** EXERCISE REQUIREMENTS **
Please copy every record below exactly and leave out the pictures.

= = = = =

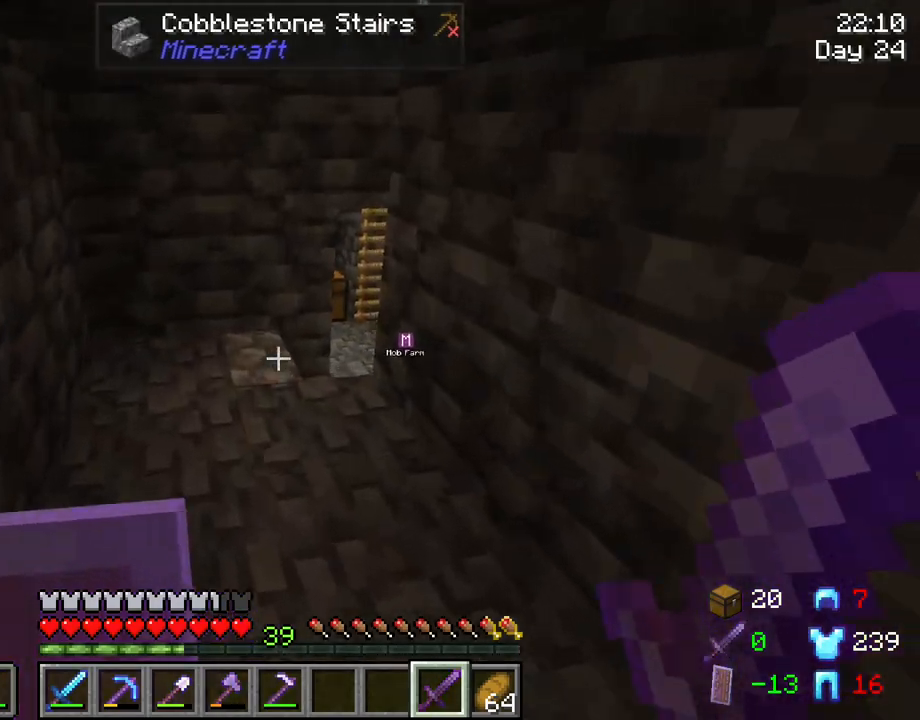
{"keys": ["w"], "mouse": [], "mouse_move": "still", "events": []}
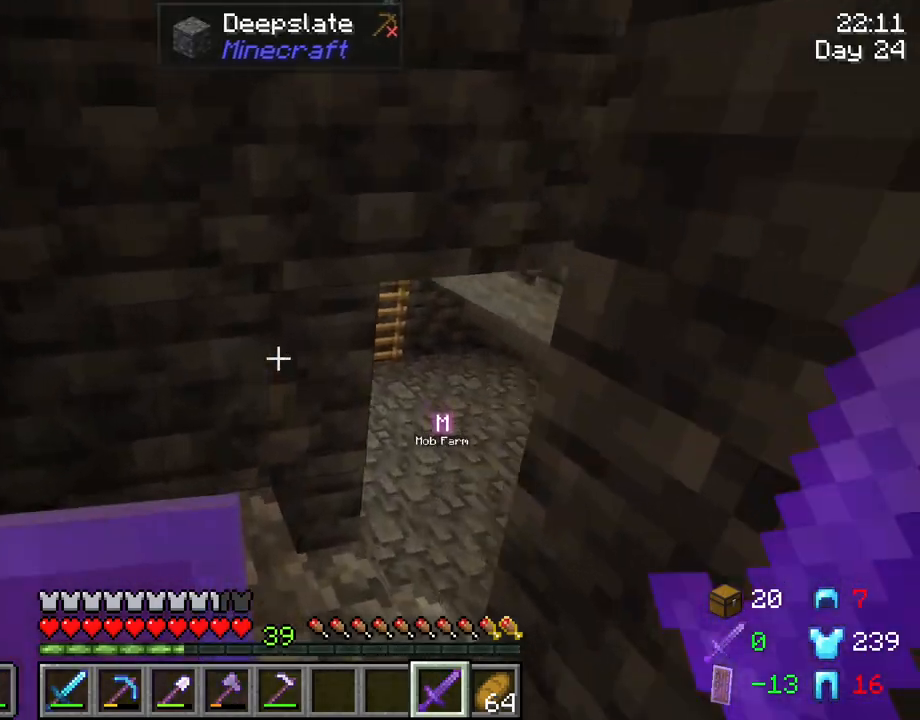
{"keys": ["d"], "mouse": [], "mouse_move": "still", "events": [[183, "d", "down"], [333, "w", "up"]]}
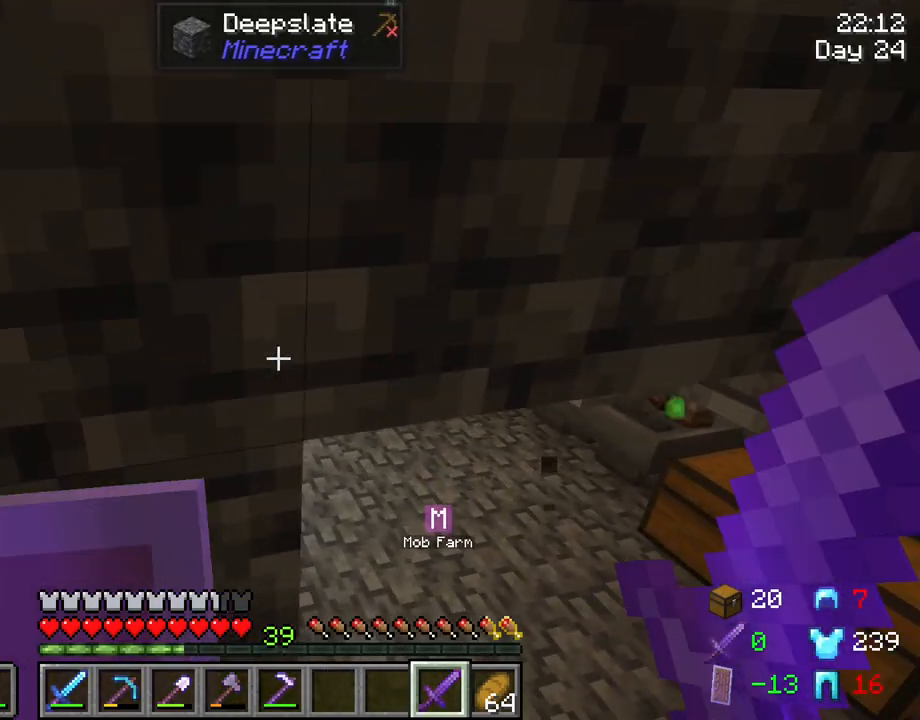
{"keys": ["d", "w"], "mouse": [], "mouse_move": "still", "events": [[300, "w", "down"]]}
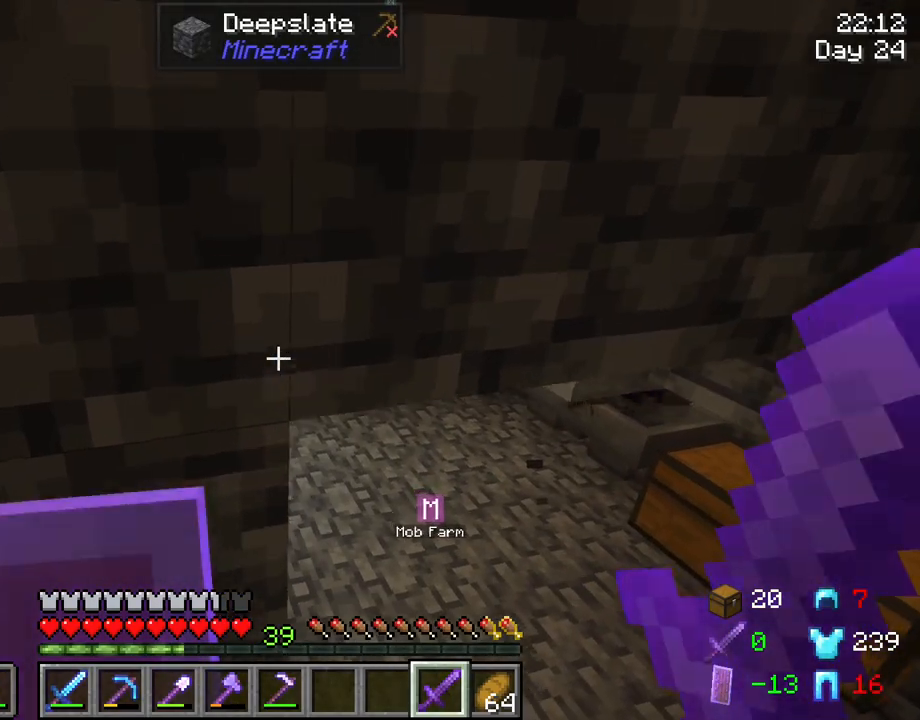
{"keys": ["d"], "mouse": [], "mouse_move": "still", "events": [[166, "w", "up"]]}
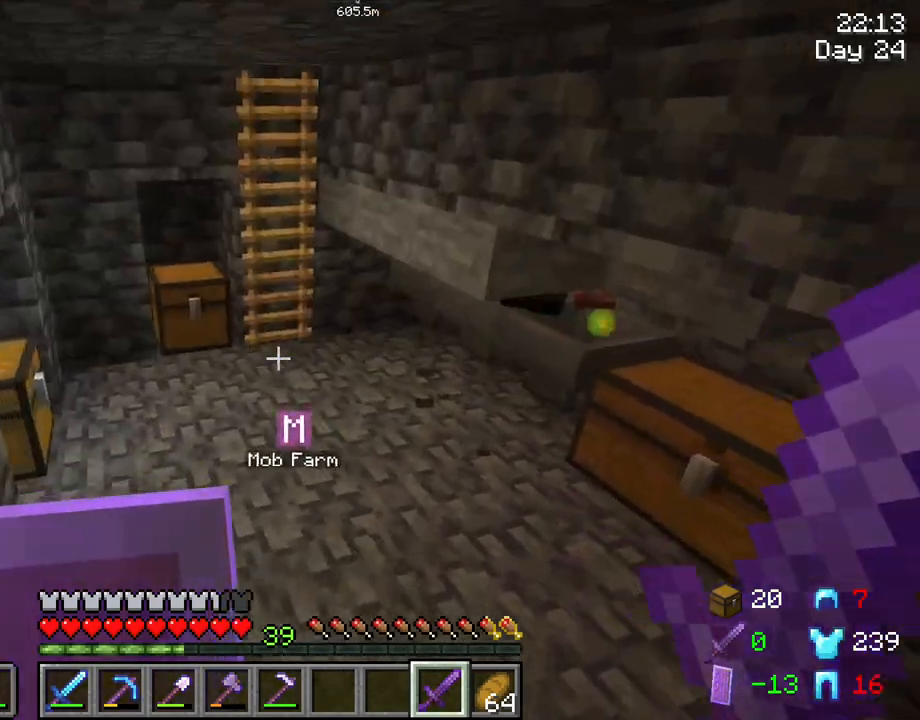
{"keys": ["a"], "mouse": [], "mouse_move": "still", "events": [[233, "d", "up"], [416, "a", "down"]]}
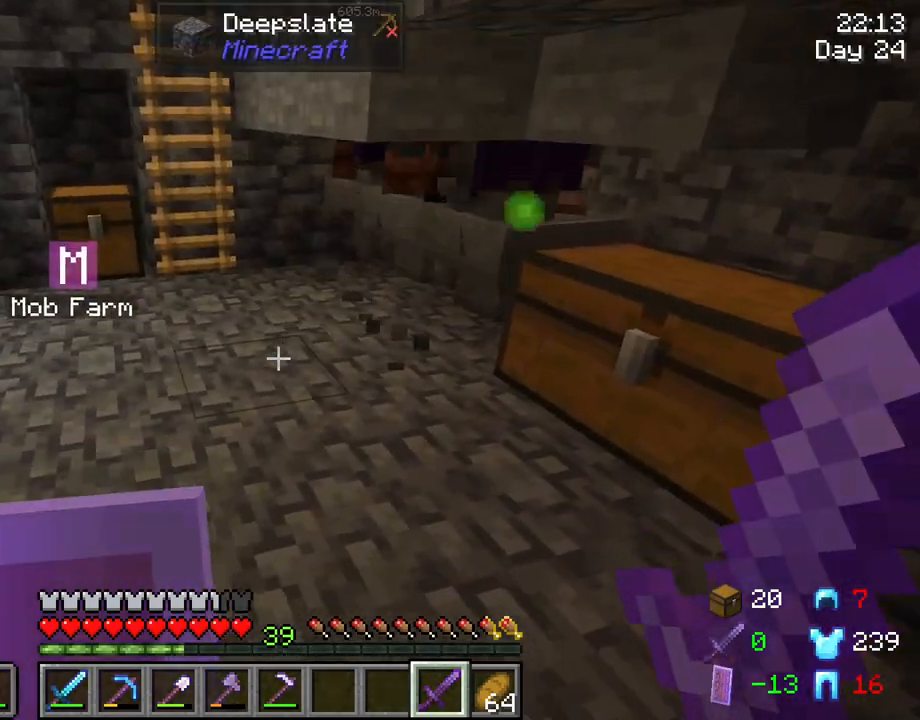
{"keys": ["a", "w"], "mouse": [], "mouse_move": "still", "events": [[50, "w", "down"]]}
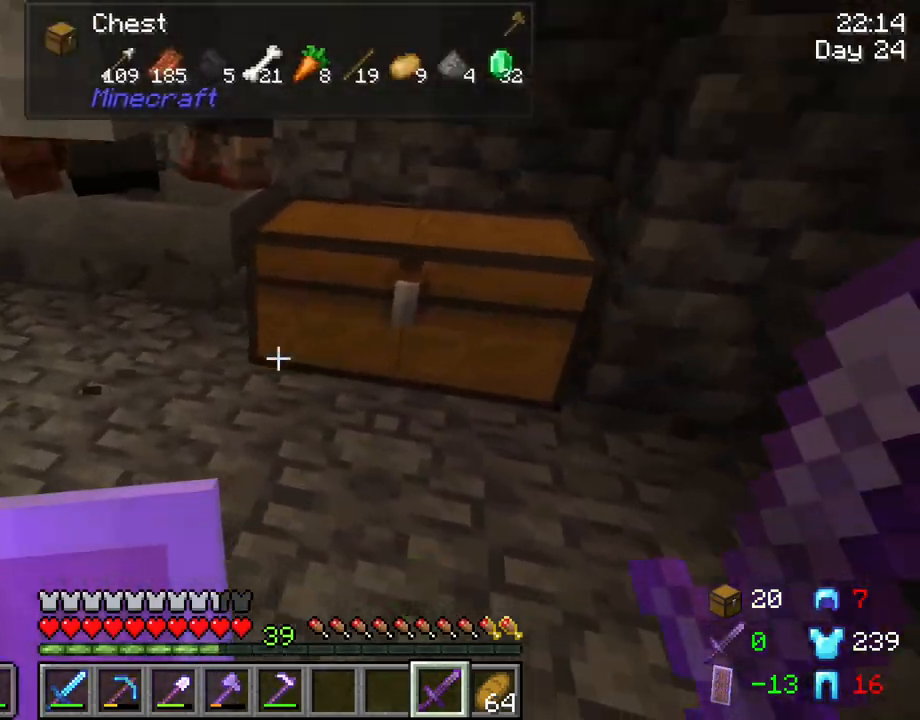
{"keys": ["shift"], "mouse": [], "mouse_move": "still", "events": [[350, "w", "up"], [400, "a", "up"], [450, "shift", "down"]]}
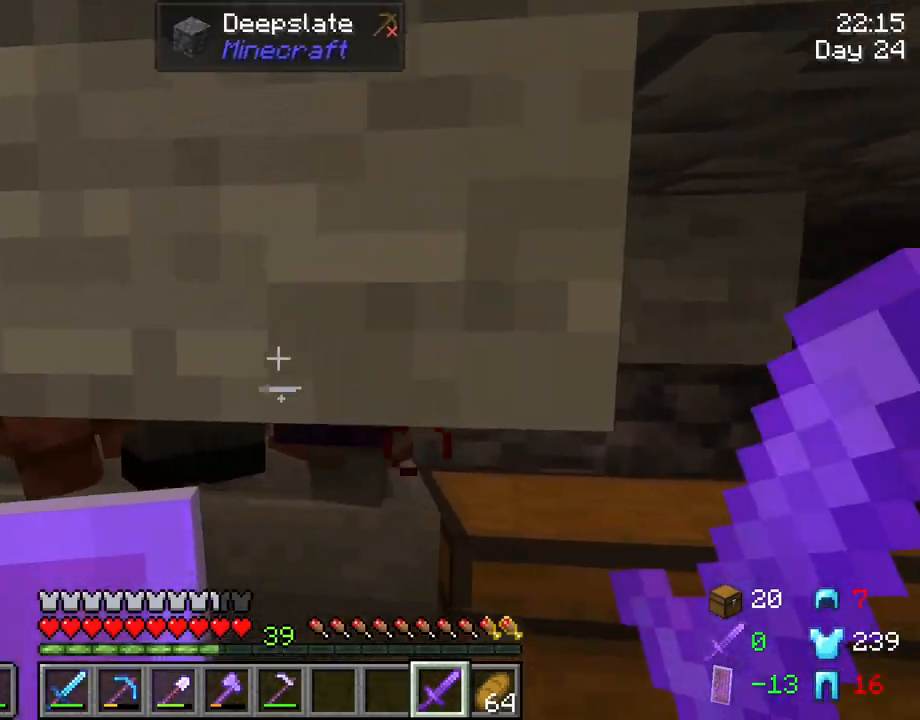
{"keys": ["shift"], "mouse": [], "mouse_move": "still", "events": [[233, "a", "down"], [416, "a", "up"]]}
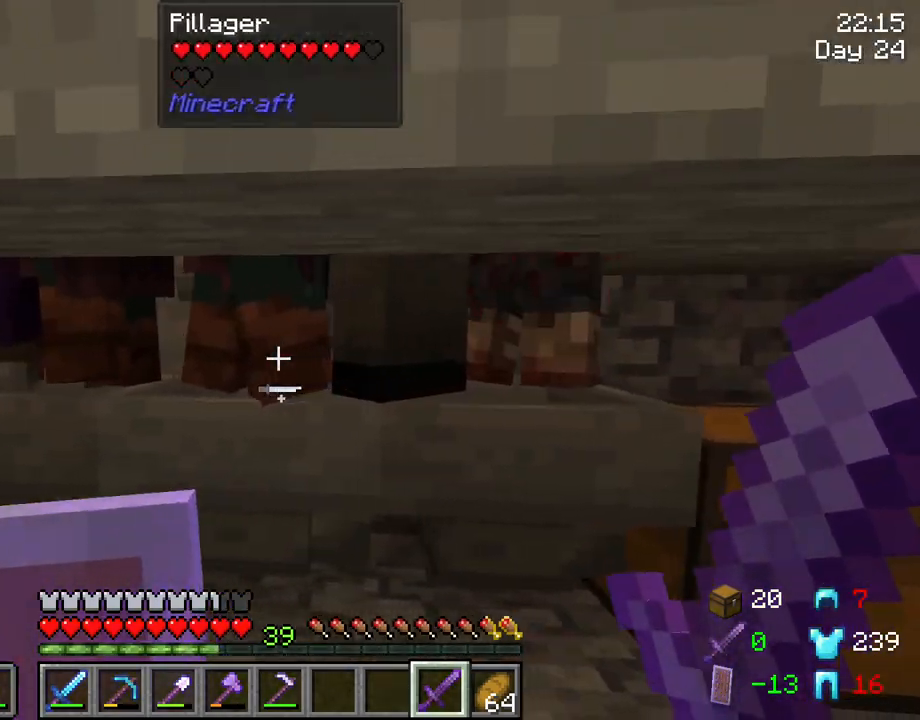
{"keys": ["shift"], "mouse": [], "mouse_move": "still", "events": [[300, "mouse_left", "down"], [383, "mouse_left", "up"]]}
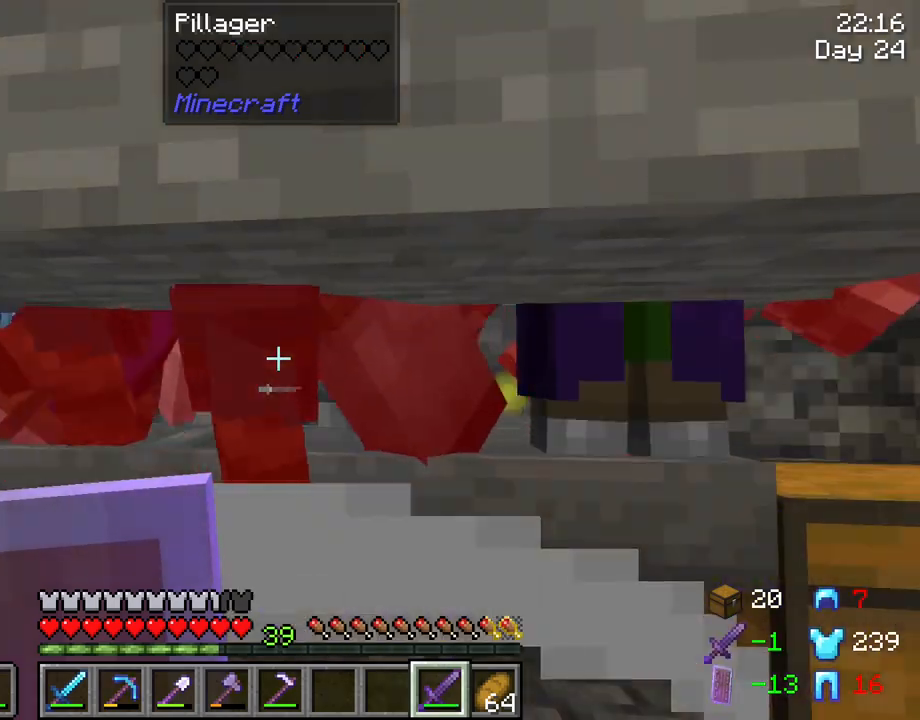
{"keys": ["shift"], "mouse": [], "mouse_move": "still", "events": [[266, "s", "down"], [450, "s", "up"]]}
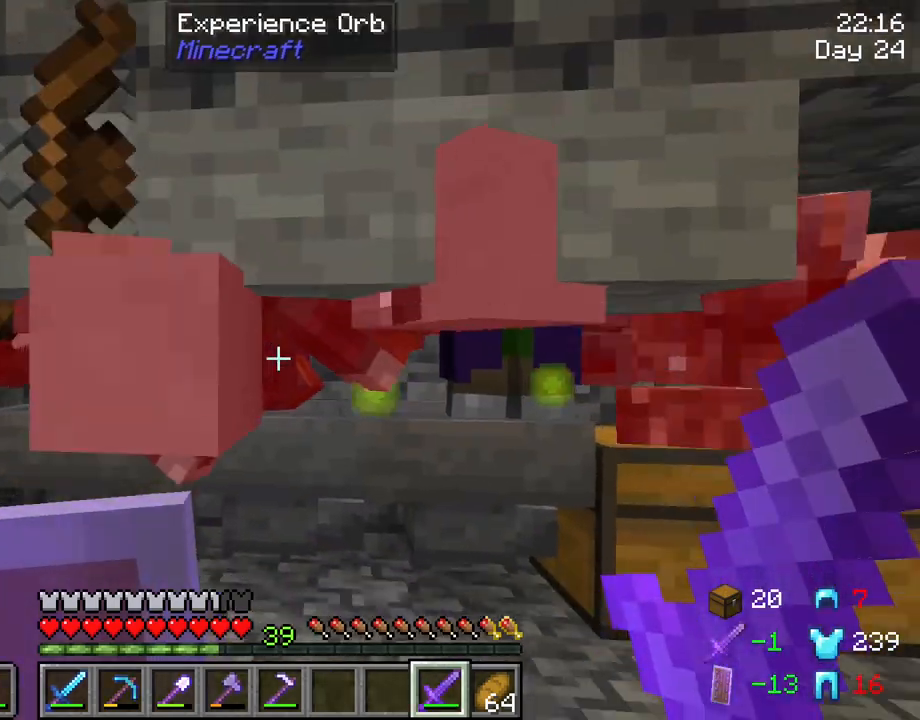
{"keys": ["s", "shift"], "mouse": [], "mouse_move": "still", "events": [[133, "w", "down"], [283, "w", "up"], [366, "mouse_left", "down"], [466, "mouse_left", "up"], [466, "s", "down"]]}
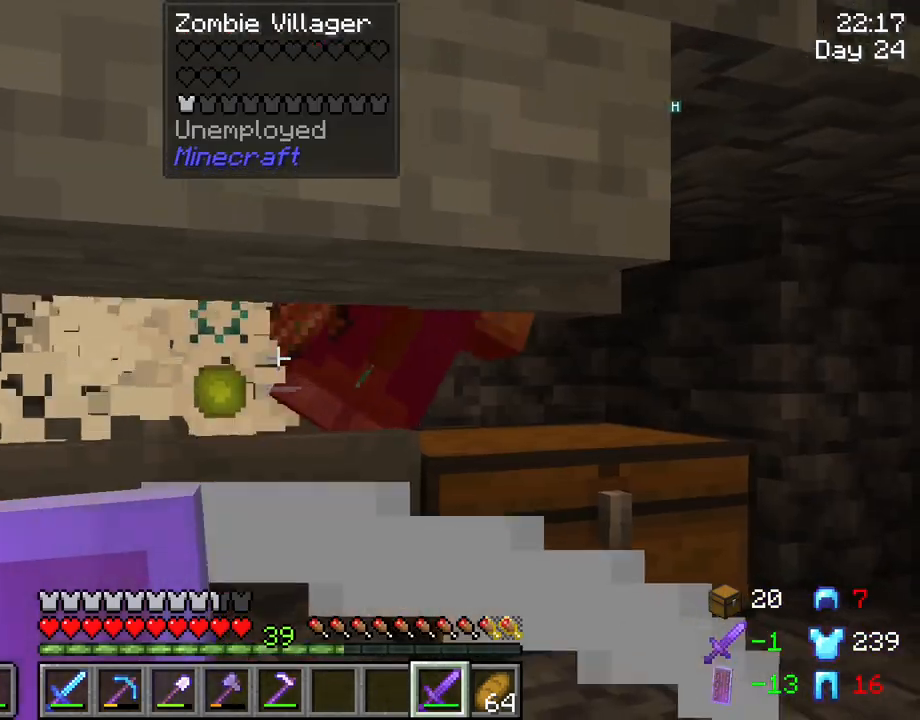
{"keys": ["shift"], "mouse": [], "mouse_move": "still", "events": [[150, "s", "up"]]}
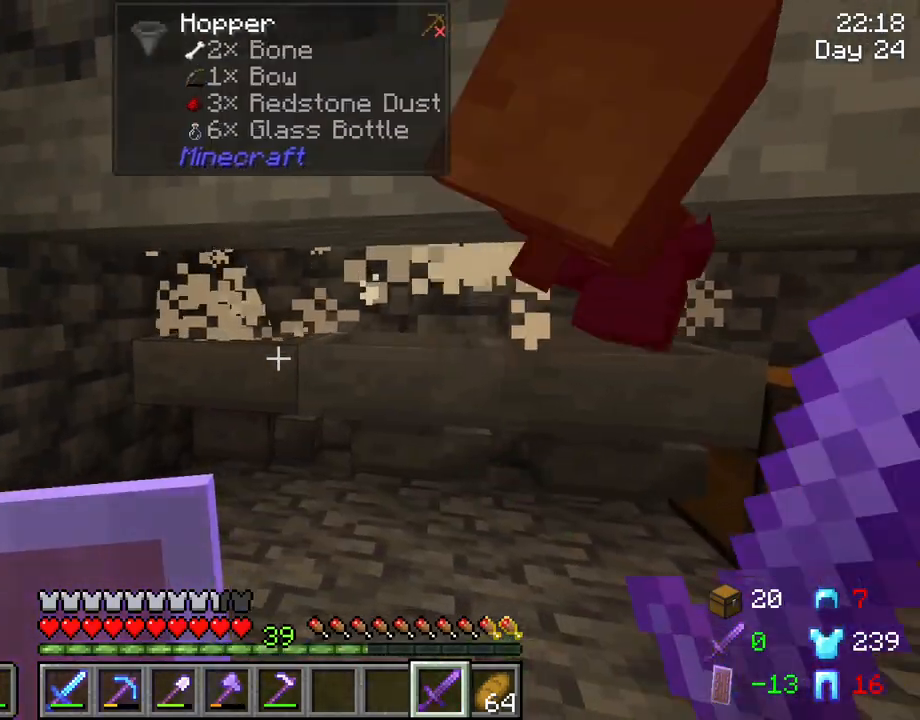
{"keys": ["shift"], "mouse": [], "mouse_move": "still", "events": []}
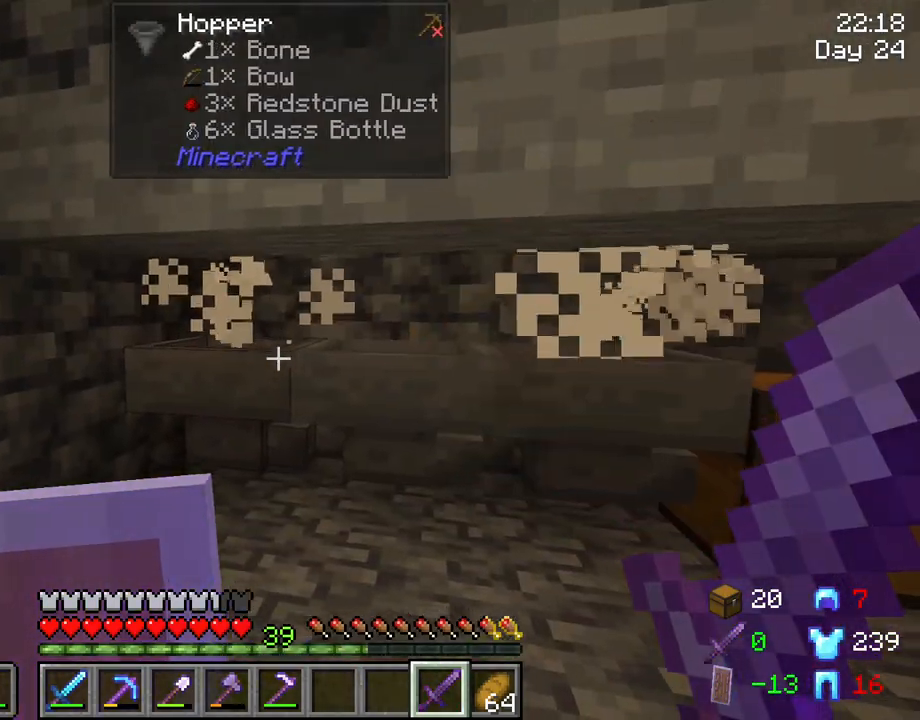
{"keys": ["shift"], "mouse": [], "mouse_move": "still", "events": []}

= = = = =

** RESULT BELOW **
{"keys": ["w"], "mouse": [], "mouse_move": "still", "events": []}
{"keys": ["d"], "mouse": [], "mouse_move": "still", "events": [[183, "d", "down"], [333, "w", "up"]]}
{"keys": ["d", "w"], "mouse": [], "mouse_move": "still", "events": [[300, "w", "down"]]}
{"keys": ["d"], "mouse": [], "mouse_move": "still", "events": [[166, "w", "up"]]}
{"keys": ["a"], "mouse": [], "mouse_move": "still", "events": [[233, "d", "up"], [416, "a", "down"]]}
{"keys": ["a", "w"], "mouse": [], "mouse_move": "still", "events": [[50, "w", "down"]]}
{"keys": ["shift"], "mouse": [], "mouse_move": "still", "events": [[350, "w", "up"], [400, "a", "up"], [450, "shift", "down"]]}
{"keys": ["shift"], "mouse": [], "mouse_move": "still", "events": [[233, "a", "down"], [416, "a", "up"]]}
{"keys": ["shift"], "mouse": [], "mouse_move": "still", "events": [[300, "mouse_left", "down"], [383, "mouse_left", "up"]]}
{"keys": ["shift"], "mouse": [], "mouse_move": "still", "events": [[266, "s", "down"], [450, "s", "up"]]}
{"keys": ["s", "shift"], "mouse": [], "mouse_move": "still", "events": [[133, "w", "down"], [283, "w", "up"], [366, "mouse_left", "down"], [466, "mouse_left", "up"], [466, "s", "down"]]}
{"keys": ["shift"], "mouse": [], "mouse_move": "still", "events": [[150, "s", "up"]]}
{"keys": ["shift"], "mouse": [], "mouse_move": "still", "events": []}
{"keys": ["shift"], "mouse": [], "mouse_move": "still", "events": []}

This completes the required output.